Sanierung und Umgestaltung

Karl-Friedrich-Straße in Rust soll enger und damit sicherer werden

Adelbert Mutz

Von Adelbert Mutz

Sa, 13. Juli 2019 um 10:46 Uhr

Rust

Rund 50 Bürger informierten sich am Donnerstag in Rust über die Umgestaltung der L 104 zwischen Ortseingang Nord und Rathaus. Dabei wurde deutlich: Es gibt viel Frust über die aktuelle Situation.

Die Sanierung und Umgestaltung der Landstraße 104, beginnend in der Karl-Friedrich-Straße vom nördlichen Ortseingang bis zum Rathaus, und weiter durch die Fischerstraße bis zur Einmündung Mühlgärten, ist ein Mammutprojekt. Die Kosten werden vom Land und zum Teil auch von der Gemeinde Rust getragen. Ein erster Plan zur Umgestaltung des gesamten Straßenraumes wurde von Enrico Strauch vom Büro Zink aus Lauf und Bürgermeister Kai-Achim Klare in einer Bürgerinfo im Bürgersaal vorgestellt. Rund 50 Bürger im Bürgersaal nutzten die Gelegenheit, sich zu informieren und eigene Vorschläge einzubringen – und sie luden auch ihren Frust über die derzeitige Verkehrssituation ab.

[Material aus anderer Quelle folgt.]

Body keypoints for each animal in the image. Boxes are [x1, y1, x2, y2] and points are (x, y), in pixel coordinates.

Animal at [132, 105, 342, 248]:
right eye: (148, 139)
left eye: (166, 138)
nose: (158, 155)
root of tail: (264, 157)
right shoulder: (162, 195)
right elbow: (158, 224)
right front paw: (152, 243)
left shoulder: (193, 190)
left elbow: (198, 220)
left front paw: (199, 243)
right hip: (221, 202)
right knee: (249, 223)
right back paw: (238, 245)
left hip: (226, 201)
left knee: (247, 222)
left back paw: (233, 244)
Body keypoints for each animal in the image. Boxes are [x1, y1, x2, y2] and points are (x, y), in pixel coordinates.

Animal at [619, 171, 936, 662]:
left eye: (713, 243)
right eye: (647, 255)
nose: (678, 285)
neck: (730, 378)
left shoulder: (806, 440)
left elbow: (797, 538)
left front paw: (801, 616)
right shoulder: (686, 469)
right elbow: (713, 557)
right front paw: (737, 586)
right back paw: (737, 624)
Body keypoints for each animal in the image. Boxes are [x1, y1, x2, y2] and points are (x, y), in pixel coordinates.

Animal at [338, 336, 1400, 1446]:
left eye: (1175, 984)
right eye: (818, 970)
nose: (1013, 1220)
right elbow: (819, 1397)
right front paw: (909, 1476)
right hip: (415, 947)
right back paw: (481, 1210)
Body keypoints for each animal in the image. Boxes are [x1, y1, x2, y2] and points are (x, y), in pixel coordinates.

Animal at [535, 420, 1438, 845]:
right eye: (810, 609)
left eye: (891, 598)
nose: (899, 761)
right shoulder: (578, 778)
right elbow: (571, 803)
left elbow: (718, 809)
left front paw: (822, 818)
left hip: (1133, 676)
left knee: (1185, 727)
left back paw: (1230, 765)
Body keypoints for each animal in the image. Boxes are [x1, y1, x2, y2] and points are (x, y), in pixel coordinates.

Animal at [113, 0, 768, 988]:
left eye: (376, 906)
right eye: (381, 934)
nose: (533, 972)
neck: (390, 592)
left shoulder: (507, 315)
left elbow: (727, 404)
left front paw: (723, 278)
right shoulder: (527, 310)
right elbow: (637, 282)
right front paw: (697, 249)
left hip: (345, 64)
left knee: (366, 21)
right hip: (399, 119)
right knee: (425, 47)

Neue Fußgängerüberwege geplant

Mit aktuellen Bildern wurde zunächst die Situation im gesamten Straßenverlauf vor Augen geführt. Dabei wurde deutlich, dass der Straßenraum an vielen Stellen wenig Möglichkeiten zur Erweiterung bietet. Dennoch soll die Straße an etlichen Stellen zugunsten von breiteren, zum Teil nur noch einseitig geführten Gehwegen schmäler gemacht werden, um mehr Sicherheit für Fußgänger herzustellen. Im Bereich der Mühlenstraße und der Zollhausstraße sollen neue Fußgängerüberwege die Straßenüberquerung erleichtern. Im Bereich der Zollhausstraße sei ein Fußgängerüberweg besonders wichtig, weil Kinder und Touristen aus den östlichen Wohngebieten die Karl-Friedrich-Straße überqueren müssen.

Die Gehwege und die Grundstückseinfahrten sollen überwiegend tiefergelegt werden, um die Zufahrten zu verbessern. Der Regelquerschnitt der Fahrbahn wird sechs Meter betragen, im Bereich der Ludwigstraße nur 5,90 Meter. Der westliche Gehweg wird in diesem Bereich auf 1,50 Meter erweitert. Die Bushaltestellen werden barrierefrei gestaltet. Auf Wunsch einiger Bürger sollten diese näher zu den Zebrastreifen verlegt werden. Parken wird nur noch auf ausgewiesenen Parkflächen möglich sein, das wilde Parken soll unterbunden werden. Dem Wunsch nach noch mehr Einschränkungen für den fließenden Verkehr sah Strauch dadurch entsprochen, dass der Verkehrsfluss unterbunden werde.

Auch ein Lkw-Fahrverbot wurde vorgeschlagen

In der Diskussion wurde von einigen Bürgern durchgehend Tempo 30 für die viel befahrene Ost-West-Achse in Rust gefordert. Die Straße sei derzeit eine Autobahn, meinte ein Bürger. "Die Straße gehört eigentlich nicht uns", machte Bürgermeister Kai-Achim Klare deutlich. Bei allen Punkten seien der Baulastträger und die Straßenverkehrsbehörde – das Regierungspräsidium – mit im Boot. Und da müsse man kämpfen. Eine dauerhafte Lösung, um das hohe Verkehrsaufkommen zu mildern, biete letztlich nur eine Umfahrung, so Klare.

Ein Lkw-Fahrverbot wie in Kippenheim wurde ebenfalls eingebracht. Zu etlichen weiteren Vorschlägen der Bürger wurde auch deutlich, dass oft technische und rechtliche Hindernisse den Ideen entgegenstünden. Als einen Erfolg wertete Klare, dass nach dem Ausbau insgesamt acht Überquerungshilfen zu mehr Sicherheit beitragen würden.

Der Ausbau der L 104 wird in mehreren Abschnitten erfolgen. Nach Planer Enrico Strauch wird es während der Bauphasen ohne zeitweilige Vollsperrung nicht gehen. Im Zuge der Sanierung wird die Abwasser- und Nutzwasserstruktur erneuert. Ebenfalls überprüft werden Hausanschlüsse. Die weitere Zeitschiene sieht vor, dass ein zweiter Planentwurf mit den eingebrachten Ideen der Bürger erstellt und in den Gemeinderat eingebracht wird. Eine weitere Bürgerinfobeteiligung werde folgen, sicherte der Bürgermeister zu.